I ragazzi del ’99

Davide Giacalone – Libero

Più morti che nati. La natalità è fiacca in tutta Italia, ma al Sud, nel 2013, sono nati solo 177mila bambini. Meno dei morti. Poco di più degli emigrati: 116mila. Questi dati, pubblicati da Svimez, si accompagnano a quelli dell’economia: sette anni consecutivi di recessione e un 2014 che si chiuderà con un -0,4% del prodotto interno lordo italiano, ma con un -1,5 al Sud. Previsione per il 2015: ottavo anno di recessione, con un -0,7. Se fosse azzeccata, metterebbe in serio dubbio la crescita nazionale dello 0,6%, su cui si regge la legge di stabilità e l’equilibrio dei conti pubblici. Dunque: i numeri dell’economia spiegano la denatalità, la denatalità propizia l’andamento peggiore dell’economia. Meno occupazione genera meno ricchezza, meno ricchezza induce meno consumi, meno consumi giustificano meno investimenti, meno investimenti contraggono l’occupazione. Un cappio che si stringe. Per un giorno, però, lascio l’osservazione dei fatti dal punto di vista economico. Per un giorno provo a leggerli con occhi diversi. Quelli dei ragazzi del ’99.
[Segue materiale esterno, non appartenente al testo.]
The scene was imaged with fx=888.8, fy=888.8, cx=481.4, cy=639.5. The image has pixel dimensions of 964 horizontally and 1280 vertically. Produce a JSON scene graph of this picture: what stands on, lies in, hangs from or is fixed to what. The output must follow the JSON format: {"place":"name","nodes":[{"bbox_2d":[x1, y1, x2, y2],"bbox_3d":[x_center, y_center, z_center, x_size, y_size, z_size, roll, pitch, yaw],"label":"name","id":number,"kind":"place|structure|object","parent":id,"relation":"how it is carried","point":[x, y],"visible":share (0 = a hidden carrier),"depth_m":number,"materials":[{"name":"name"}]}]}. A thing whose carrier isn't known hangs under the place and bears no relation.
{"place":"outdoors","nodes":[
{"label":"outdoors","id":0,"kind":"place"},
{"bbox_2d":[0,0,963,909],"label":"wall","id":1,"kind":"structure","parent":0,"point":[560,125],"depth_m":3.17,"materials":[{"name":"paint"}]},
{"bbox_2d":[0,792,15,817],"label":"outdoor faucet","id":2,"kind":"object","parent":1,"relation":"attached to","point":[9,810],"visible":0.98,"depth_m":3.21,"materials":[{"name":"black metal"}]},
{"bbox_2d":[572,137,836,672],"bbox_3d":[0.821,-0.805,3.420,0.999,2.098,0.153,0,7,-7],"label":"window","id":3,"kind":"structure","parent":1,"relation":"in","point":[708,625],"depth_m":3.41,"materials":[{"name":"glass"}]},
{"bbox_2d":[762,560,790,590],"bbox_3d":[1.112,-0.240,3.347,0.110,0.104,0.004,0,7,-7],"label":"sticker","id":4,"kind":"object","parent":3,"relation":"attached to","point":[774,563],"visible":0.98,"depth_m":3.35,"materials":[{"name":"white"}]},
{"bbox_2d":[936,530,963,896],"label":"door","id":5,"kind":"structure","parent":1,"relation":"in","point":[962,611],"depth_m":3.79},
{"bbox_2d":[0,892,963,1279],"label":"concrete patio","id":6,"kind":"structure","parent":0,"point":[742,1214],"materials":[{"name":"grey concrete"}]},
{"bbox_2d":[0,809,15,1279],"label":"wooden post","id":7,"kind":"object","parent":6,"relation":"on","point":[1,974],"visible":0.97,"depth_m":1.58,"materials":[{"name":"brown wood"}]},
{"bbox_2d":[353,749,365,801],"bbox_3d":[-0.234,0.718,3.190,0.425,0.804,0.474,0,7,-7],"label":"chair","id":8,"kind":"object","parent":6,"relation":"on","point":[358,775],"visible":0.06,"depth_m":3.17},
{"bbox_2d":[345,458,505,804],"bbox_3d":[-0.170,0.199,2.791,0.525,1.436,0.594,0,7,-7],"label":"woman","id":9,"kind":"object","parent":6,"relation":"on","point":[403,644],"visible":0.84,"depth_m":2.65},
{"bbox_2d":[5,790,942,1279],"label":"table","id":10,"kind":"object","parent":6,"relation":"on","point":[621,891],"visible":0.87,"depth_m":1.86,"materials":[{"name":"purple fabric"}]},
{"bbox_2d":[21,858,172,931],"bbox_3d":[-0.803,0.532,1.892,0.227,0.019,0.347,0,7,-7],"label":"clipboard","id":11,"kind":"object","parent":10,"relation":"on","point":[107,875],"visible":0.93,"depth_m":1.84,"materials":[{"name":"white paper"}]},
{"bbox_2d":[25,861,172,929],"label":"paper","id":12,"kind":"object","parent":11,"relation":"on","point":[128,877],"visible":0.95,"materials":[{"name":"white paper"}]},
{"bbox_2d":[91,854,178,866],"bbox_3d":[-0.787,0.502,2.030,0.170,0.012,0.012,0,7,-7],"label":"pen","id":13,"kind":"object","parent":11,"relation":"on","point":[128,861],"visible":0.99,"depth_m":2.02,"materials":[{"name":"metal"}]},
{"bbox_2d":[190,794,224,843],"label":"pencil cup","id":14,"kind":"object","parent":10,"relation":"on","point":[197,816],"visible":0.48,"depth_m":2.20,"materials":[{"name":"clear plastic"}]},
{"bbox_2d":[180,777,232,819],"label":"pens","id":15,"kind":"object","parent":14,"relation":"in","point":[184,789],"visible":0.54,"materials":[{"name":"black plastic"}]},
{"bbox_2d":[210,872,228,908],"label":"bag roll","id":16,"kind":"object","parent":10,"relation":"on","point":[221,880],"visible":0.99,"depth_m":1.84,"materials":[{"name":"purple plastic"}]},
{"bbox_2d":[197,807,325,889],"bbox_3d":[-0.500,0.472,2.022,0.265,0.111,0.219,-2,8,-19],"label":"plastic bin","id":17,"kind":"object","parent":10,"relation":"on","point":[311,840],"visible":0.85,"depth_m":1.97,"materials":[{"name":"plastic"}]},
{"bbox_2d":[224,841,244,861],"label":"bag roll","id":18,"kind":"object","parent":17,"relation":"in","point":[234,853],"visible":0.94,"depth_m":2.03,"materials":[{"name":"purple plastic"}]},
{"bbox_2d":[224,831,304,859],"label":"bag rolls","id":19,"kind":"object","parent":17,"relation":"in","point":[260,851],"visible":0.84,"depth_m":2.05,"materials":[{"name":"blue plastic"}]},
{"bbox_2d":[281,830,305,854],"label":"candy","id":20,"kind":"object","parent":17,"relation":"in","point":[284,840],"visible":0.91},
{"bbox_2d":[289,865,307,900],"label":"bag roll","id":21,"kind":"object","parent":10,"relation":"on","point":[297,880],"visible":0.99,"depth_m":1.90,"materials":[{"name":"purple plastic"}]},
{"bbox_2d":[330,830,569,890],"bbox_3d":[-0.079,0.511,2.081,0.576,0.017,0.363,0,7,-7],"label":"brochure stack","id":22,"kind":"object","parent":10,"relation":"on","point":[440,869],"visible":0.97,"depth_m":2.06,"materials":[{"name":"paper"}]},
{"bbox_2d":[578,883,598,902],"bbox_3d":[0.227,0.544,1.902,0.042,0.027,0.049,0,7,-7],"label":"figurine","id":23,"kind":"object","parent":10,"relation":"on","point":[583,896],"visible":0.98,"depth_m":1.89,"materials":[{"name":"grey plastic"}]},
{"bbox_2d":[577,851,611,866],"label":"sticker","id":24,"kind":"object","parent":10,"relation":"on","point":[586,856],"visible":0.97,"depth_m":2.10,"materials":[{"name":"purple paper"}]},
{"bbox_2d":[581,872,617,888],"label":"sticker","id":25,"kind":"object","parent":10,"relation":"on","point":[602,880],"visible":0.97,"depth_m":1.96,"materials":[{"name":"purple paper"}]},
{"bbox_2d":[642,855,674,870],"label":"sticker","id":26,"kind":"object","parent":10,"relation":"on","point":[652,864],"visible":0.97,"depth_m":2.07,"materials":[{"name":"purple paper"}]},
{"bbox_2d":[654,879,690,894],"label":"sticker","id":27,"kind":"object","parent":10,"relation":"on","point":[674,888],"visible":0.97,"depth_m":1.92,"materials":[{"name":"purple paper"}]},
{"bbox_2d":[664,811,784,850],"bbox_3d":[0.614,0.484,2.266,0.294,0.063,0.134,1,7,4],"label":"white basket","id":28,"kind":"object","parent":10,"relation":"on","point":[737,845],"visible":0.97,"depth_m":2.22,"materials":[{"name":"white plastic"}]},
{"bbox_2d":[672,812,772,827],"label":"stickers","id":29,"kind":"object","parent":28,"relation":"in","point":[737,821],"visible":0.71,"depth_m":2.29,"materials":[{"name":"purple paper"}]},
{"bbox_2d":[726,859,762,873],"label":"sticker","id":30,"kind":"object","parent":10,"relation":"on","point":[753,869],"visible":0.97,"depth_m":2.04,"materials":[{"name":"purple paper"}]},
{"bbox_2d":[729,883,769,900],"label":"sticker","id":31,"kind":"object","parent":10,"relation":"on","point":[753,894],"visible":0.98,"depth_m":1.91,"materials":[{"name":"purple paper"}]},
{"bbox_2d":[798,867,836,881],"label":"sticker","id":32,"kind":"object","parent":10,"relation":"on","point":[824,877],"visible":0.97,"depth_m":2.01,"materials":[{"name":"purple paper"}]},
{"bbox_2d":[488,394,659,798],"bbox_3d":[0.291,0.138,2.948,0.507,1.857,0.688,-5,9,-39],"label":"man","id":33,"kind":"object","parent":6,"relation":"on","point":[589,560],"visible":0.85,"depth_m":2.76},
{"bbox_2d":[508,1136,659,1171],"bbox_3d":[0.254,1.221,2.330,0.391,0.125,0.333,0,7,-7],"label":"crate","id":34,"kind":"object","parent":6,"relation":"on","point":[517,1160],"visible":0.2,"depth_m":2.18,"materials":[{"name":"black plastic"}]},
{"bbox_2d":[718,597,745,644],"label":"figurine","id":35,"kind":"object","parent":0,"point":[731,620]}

I ragazzi nati nel 1999 sono i nostri figli e nipoti. Hanno oggi quindici anni. Frequentano una scuola poco selettiva e si preparano a una università poco professionalizzante. Di loro si dice che sono stati derubati del futuro, che dovranno pagare i debiti di quegli sconsiderati che li hanno preceduti, che non potranno avere le sicurezze e le guarentigie dei loro genitori: non avranno il posto fisso, la pensione, l’assistenza sanitaria pronta a spendere anche per i sani. E’ vero. Solo che ci sono anche altri ragazzi del ’99. Alcuni li incontrammo e abbiamo il dovere di conoscere la loro storia. Sono i ragazzi nati nel 1899: un secolo fa vivevano in un’Italia che si apprestava a chiamarli alla guerra. Allora la leva militare era fissata a 21 anni, ma nel 1917 furono chiamati loro, i ragazzi del ’99, appena diciottenni e non maggiorenni, lanciati a sostituire i morti e i feriti nelle sanguinose trincee della prima guerra mondiale. I nostri ragazzi del ’99 hanno in mano terminali digitali che li connettono al mondo, non manca loro l’essenziale ed hanno anche tanto del superfluo, possono viaggiare. Quei ragazzi del ’99 consideravano un successo il consumare almeno un pasto al giorno, erano ignari del mondo, il treno che presero li portò al fronte. Ci dice Svimez che solo nel 1867 e nel 1918 i morti superarono così significativamente i nati. Ma erano morti in guerra (la terza d’indipendenza e la prima mondiale) e i giovani uomini erano da tempo lontani dal “mercato” della natalità.

Fu allora, con la grande guerra, che le donne entrarono massicciamente nel mondo del lavoro. Per sostituire gli uomini che ne erano lontani, o che erano morti. Oggi, al Sud, lavora una percentuale di donne minore di allora. E questo materializza il più grande dei paradossi: si sostiene che la maternità non è accessibile perché non è garantita, nel senso che non è finanziata dal datore di lavoro o dallo stato sociale, ma, a rigor di logica, meno le donne lavorano e più alta dovrebbe essere la propensione a figliare. Avviene il contrario. Avviene il contrario anche in un altro senso: dove le donne lavorano di più, e dove le garanzie sono inferiori, la natalità è più alta. Solo che la spesa pubblica investe in servizi (asili, scuole, sport), non in mance per l’allattamento.

Il Sud è l’esagerazione del resto. Del resto d’Italia, ma anche del resto di un pezzo d’Europa. Quella più ricca, da più tempo libera. Le due generazioni del ’99 la dicono lunga: come fanno a essere più depressi e sfiduciati quelli che stanno incomparabilmente meglio? E se la natalità fosse specchio della fiducia nel futuro, come si spiega che sotto i bombardamenti della seconda guerra mondiale si avviavano più gravidanze che nel diluvio degli happy hours? Guardiamoci nello specchio di questi dati e smettiamola di trovare scuse per le nostre paure. Non nascono da condizioni oggettive, ma dall’avere dimenticato che i diritti sono frutto dei doveri compiuti e i consumi si alimentano con il lavoro e la produzione, non reclamando trasferimenti che a loro volta generano spesa improduttiva e fiscalità produttivicida.